======== EXERCISE MATERIALS ========
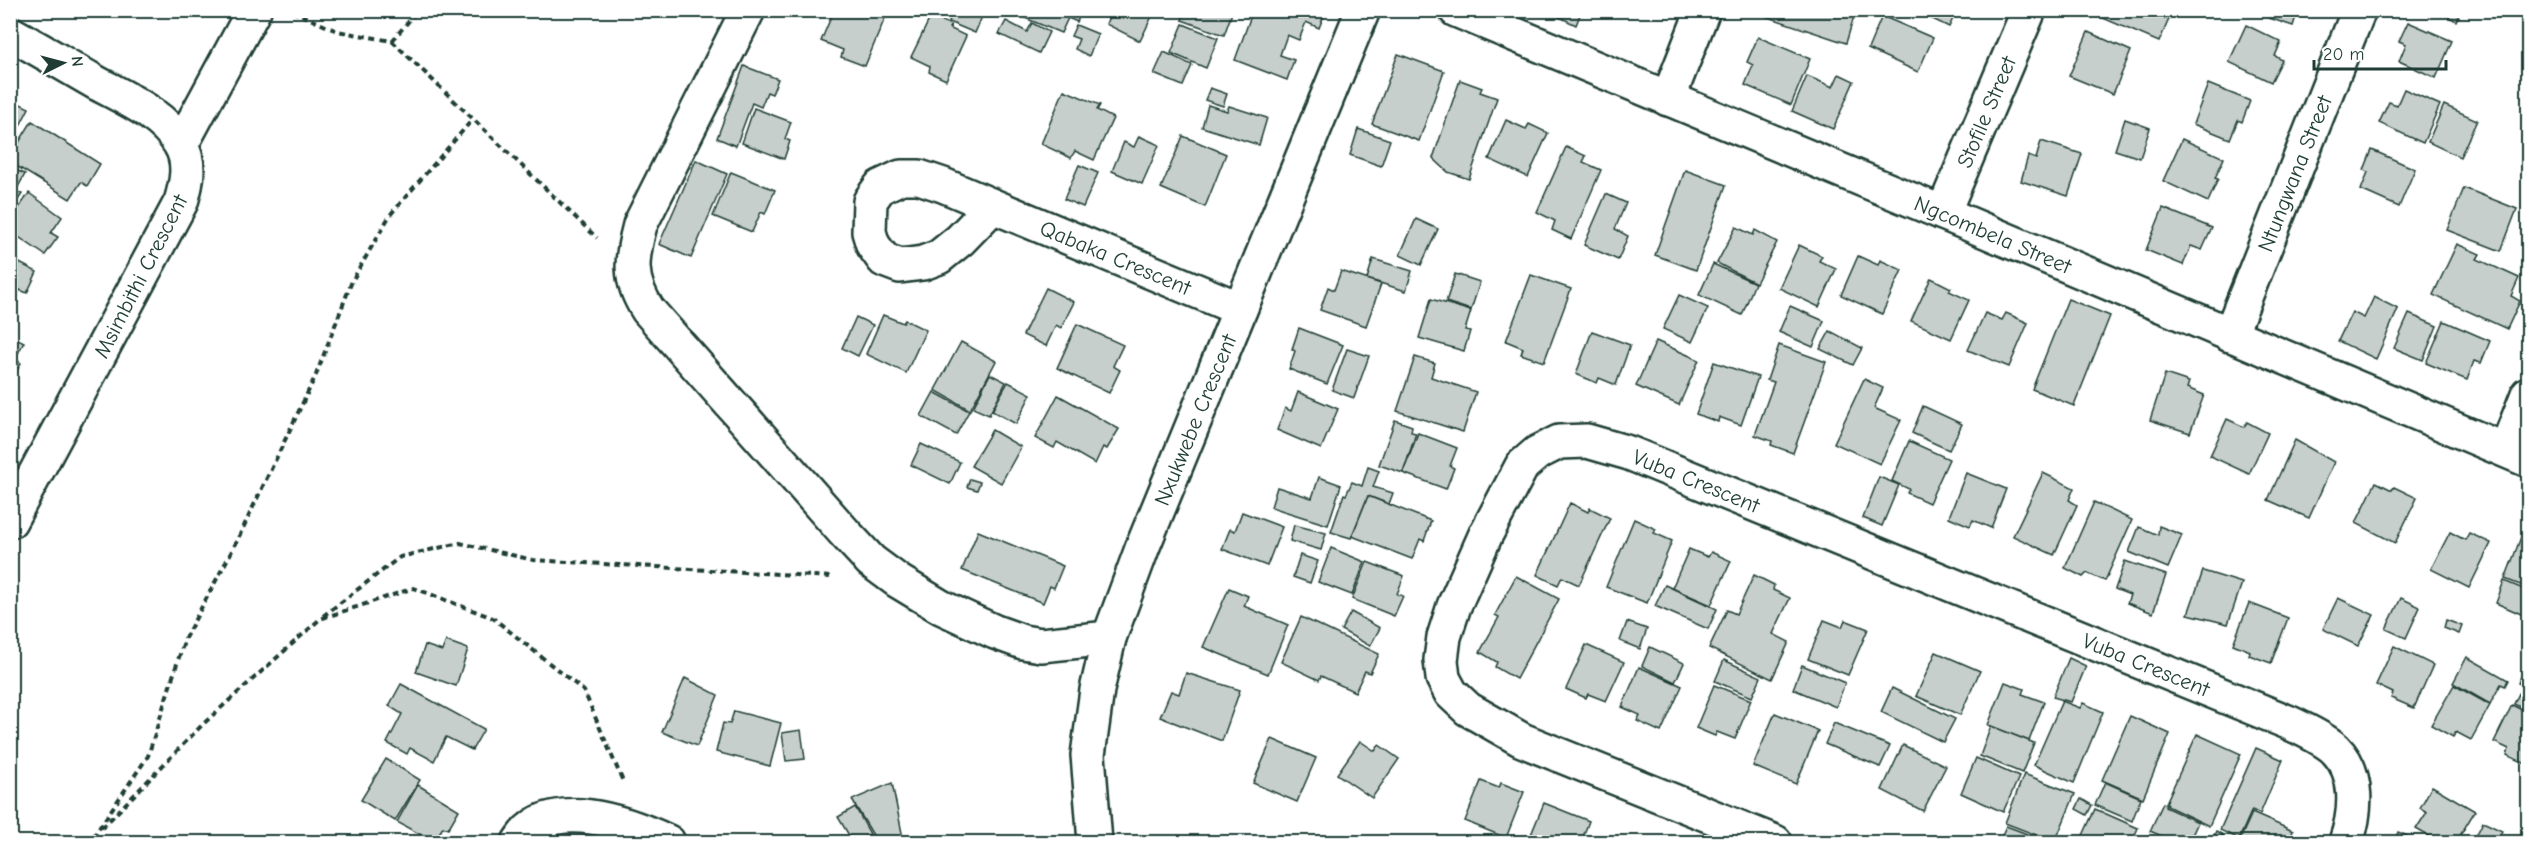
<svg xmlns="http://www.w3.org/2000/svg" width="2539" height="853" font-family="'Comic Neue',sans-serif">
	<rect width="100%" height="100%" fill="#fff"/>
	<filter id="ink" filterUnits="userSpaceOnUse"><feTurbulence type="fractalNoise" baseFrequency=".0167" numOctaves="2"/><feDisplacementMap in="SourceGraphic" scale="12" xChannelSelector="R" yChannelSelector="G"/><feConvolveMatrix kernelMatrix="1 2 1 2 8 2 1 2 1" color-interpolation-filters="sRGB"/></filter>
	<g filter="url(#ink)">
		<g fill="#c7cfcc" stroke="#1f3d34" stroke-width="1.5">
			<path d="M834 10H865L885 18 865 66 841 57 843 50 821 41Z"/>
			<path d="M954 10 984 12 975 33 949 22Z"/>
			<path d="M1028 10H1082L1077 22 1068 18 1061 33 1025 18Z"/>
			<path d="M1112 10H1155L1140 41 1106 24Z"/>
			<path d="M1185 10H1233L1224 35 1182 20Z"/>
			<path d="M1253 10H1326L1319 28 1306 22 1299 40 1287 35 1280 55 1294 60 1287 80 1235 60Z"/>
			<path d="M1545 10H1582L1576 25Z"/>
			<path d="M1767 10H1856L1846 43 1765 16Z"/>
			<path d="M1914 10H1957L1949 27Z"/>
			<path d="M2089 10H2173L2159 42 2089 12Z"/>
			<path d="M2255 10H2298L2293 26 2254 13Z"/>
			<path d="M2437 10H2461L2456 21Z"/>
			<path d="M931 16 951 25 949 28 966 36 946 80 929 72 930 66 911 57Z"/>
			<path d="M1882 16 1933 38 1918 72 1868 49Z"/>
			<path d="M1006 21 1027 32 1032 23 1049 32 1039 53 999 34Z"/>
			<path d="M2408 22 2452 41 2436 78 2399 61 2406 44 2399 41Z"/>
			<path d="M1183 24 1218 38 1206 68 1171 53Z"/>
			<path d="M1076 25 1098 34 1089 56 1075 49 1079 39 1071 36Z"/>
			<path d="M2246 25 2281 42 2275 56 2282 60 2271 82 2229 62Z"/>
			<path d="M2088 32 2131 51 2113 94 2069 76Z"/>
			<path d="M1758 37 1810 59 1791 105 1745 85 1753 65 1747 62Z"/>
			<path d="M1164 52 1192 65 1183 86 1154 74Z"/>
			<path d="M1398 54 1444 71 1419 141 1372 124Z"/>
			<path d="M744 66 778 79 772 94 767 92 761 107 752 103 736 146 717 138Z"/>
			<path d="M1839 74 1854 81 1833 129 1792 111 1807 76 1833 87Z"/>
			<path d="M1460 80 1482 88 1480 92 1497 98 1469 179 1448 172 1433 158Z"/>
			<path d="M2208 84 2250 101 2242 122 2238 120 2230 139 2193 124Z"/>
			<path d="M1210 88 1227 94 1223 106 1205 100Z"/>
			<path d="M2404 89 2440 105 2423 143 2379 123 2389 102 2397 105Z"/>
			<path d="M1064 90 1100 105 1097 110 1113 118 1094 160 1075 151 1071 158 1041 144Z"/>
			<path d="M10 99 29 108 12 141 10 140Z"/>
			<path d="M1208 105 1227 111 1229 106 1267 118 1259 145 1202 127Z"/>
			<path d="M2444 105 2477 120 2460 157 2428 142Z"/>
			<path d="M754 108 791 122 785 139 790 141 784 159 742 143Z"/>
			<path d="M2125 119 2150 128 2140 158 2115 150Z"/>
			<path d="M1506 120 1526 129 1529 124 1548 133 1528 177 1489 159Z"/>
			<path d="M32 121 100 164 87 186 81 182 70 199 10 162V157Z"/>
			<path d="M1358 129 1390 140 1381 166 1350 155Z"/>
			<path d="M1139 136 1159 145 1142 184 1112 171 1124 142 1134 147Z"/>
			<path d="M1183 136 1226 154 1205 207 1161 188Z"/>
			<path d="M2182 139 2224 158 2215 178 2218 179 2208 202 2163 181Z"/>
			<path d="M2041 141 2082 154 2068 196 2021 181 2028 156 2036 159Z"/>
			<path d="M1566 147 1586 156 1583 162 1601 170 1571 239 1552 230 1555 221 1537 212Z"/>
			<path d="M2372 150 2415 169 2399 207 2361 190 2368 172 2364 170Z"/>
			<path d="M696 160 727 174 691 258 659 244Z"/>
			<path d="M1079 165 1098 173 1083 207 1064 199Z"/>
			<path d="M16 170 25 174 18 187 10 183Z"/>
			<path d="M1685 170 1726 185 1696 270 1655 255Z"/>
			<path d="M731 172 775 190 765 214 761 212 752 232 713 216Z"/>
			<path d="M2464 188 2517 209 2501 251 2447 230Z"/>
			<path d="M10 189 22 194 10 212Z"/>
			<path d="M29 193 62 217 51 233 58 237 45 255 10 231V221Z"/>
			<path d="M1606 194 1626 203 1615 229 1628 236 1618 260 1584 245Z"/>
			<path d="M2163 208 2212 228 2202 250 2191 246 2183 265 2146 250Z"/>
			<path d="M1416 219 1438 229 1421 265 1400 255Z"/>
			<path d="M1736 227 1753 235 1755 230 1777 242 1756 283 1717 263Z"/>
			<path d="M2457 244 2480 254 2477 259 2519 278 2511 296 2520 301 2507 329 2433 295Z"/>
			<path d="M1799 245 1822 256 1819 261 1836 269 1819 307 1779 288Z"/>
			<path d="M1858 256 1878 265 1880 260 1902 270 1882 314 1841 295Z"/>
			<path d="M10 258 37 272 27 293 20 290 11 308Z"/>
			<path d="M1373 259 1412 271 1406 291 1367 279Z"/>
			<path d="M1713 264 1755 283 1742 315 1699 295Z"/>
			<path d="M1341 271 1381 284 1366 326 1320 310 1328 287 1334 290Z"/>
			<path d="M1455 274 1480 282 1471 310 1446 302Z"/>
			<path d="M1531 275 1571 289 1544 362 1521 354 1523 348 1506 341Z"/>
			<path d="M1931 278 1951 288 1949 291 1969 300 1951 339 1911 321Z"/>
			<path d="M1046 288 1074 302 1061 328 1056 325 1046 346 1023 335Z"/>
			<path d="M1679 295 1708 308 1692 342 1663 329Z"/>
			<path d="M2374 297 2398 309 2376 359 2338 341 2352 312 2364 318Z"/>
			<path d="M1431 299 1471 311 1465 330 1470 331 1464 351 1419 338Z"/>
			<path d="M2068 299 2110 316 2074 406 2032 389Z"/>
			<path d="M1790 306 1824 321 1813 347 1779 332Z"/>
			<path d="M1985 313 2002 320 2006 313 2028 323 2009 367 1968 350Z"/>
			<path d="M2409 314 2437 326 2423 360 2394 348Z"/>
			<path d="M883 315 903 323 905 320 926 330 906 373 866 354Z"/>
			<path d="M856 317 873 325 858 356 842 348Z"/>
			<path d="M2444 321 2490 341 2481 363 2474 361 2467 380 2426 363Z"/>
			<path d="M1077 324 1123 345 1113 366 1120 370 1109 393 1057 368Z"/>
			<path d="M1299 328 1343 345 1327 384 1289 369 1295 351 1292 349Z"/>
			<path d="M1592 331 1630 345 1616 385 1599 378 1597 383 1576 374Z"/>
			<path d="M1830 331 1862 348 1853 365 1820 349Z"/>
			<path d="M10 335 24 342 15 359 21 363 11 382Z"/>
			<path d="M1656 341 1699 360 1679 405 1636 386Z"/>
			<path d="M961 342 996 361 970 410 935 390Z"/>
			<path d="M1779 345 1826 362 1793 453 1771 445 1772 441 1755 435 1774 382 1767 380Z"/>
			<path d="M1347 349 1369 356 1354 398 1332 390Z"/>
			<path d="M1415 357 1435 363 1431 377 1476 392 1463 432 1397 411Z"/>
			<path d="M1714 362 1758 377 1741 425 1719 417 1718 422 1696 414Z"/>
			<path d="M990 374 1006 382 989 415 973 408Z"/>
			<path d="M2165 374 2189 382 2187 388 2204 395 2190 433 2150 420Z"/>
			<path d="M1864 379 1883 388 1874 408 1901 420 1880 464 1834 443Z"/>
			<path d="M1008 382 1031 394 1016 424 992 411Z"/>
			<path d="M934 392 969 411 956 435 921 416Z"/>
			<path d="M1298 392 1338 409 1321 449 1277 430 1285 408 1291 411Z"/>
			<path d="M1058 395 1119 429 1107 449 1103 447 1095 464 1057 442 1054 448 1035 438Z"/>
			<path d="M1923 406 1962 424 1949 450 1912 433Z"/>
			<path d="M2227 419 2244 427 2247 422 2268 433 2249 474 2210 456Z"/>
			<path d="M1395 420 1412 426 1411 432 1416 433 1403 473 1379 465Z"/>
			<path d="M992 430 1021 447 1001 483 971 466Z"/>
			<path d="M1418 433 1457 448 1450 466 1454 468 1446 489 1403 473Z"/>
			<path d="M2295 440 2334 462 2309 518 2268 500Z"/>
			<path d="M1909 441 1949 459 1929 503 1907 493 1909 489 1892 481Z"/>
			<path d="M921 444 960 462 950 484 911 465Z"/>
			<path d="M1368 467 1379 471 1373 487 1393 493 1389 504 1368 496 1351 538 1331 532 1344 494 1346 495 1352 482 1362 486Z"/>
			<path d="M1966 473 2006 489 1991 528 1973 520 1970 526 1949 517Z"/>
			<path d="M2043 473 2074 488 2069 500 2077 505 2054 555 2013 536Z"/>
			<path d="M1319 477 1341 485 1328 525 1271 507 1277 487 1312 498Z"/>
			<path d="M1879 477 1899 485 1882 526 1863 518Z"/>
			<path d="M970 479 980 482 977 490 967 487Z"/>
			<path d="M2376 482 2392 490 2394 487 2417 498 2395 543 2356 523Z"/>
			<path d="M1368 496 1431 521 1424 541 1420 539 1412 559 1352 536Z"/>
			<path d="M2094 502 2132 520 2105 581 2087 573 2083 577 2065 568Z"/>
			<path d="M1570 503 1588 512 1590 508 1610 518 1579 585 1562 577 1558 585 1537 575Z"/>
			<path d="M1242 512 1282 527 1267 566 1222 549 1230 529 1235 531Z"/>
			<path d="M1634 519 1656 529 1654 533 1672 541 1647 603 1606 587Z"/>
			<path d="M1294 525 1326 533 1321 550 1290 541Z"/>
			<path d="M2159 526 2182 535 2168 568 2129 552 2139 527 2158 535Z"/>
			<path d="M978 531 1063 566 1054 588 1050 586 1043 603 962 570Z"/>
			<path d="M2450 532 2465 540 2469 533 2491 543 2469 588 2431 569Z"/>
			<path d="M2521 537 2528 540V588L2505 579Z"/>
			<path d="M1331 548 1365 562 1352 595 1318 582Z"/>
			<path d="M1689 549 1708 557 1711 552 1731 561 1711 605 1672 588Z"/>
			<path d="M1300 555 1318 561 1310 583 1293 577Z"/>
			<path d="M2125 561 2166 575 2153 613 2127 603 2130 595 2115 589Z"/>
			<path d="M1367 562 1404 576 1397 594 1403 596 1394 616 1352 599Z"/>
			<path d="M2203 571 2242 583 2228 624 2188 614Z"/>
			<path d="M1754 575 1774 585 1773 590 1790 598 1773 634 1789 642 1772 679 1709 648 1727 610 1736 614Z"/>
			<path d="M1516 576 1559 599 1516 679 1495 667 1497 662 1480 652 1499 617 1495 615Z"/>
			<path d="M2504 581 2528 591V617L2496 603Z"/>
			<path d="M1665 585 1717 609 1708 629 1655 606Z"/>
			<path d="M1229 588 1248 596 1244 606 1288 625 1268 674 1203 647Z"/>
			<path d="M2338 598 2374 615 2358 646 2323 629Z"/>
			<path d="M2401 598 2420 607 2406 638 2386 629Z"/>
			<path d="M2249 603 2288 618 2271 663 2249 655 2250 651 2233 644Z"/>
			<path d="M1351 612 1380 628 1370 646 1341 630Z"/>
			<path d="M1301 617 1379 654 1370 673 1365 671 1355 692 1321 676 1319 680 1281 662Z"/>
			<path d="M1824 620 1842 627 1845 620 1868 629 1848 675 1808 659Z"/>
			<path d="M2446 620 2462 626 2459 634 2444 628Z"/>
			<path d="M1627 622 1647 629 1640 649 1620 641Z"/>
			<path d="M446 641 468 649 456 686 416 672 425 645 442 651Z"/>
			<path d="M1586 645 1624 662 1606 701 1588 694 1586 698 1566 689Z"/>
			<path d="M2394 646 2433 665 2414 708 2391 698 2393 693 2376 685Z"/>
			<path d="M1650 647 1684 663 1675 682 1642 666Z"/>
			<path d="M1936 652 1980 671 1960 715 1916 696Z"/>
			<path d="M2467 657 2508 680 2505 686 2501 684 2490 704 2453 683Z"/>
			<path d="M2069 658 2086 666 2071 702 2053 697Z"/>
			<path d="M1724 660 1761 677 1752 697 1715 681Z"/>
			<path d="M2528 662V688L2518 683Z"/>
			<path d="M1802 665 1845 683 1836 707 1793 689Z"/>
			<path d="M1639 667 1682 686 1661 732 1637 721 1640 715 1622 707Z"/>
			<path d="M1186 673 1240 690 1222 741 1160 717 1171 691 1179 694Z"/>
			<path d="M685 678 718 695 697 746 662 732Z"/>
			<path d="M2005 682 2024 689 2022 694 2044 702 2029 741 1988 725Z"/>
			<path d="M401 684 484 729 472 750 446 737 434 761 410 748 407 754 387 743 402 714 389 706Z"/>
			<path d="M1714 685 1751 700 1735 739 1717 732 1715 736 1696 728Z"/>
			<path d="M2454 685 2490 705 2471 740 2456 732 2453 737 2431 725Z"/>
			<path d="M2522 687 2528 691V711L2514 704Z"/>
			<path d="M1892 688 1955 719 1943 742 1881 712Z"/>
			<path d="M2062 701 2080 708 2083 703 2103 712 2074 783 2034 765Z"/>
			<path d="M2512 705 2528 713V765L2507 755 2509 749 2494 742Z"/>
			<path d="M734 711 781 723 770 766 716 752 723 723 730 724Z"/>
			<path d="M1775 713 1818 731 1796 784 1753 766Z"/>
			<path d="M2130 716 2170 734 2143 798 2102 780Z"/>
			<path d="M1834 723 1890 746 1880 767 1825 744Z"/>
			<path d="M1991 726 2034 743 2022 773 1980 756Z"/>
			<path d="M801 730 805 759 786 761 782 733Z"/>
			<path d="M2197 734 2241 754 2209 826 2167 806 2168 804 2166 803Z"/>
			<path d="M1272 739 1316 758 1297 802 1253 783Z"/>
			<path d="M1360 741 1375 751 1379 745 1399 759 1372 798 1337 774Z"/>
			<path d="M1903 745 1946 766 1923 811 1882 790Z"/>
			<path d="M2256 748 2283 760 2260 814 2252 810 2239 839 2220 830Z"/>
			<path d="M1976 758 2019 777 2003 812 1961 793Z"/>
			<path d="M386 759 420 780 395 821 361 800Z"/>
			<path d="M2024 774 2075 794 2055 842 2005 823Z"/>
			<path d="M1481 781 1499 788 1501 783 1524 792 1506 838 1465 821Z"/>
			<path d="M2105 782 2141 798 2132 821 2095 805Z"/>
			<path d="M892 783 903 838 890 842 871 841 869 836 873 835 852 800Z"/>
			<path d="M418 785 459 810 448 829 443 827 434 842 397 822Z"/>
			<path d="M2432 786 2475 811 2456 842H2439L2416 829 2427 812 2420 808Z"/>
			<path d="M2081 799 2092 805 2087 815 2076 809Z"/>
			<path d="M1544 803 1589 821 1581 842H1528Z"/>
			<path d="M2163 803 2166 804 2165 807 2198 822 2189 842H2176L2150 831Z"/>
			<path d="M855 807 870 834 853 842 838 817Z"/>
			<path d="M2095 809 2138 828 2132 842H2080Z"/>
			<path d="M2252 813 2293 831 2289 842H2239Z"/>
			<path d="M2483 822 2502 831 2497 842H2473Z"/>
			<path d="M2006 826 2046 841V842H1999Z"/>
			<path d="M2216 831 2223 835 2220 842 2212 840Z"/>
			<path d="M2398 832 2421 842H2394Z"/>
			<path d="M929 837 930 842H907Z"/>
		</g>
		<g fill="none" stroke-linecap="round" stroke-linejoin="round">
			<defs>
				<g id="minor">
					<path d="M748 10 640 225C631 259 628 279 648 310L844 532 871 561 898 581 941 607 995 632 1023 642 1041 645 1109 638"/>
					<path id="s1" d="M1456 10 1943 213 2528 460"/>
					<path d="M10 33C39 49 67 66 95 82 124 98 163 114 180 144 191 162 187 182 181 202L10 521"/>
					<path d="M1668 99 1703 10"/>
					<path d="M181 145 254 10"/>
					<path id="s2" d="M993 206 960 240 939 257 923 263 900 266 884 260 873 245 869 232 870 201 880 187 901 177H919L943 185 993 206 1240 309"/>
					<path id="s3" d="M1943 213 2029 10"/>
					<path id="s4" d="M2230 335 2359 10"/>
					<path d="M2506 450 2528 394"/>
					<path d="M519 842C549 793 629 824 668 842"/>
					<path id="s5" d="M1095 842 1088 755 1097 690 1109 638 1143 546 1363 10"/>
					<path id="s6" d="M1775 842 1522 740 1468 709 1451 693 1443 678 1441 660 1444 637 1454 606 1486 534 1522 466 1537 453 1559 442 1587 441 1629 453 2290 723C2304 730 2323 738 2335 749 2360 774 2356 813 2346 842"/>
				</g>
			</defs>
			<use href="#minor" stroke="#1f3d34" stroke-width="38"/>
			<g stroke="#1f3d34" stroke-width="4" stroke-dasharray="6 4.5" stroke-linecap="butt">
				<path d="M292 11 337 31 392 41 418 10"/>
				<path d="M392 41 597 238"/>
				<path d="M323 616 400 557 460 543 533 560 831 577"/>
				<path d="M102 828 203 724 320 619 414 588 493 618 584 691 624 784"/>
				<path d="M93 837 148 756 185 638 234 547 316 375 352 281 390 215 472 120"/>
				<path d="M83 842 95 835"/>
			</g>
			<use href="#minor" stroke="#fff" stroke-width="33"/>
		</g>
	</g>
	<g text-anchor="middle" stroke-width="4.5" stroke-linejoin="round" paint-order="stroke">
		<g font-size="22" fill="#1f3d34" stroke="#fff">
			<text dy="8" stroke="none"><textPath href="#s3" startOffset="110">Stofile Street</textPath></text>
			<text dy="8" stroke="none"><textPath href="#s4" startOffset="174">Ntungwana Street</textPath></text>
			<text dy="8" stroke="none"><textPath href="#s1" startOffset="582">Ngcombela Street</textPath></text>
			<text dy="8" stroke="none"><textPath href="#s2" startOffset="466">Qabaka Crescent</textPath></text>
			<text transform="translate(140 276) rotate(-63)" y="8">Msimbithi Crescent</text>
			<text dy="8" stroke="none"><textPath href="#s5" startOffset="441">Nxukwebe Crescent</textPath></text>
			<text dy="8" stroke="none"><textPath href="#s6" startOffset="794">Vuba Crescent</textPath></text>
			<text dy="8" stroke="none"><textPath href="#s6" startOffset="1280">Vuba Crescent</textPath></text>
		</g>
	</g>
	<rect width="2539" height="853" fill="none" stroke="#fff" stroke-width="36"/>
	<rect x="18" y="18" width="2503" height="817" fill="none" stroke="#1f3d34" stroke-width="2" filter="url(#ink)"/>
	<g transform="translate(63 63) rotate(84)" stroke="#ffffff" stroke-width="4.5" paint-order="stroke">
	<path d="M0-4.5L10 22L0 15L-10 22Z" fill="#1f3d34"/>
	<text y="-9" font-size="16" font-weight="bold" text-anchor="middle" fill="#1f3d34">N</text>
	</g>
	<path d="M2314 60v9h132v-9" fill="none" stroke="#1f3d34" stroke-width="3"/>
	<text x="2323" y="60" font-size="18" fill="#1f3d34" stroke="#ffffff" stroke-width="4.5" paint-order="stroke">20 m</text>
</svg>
========
- [WHAT TO DO] Take the entries above and copy out all lines with the string "anchor".

- [OUTPUT OF THE TASK]
	<g text-anchor="middle" stroke-width="4.5" stroke-linejoin="round" paint-order="stroke">
	<text y="-9" font-size="16" font-weight="bold" text-anchor="middle" fill="#1f3d34">N</text>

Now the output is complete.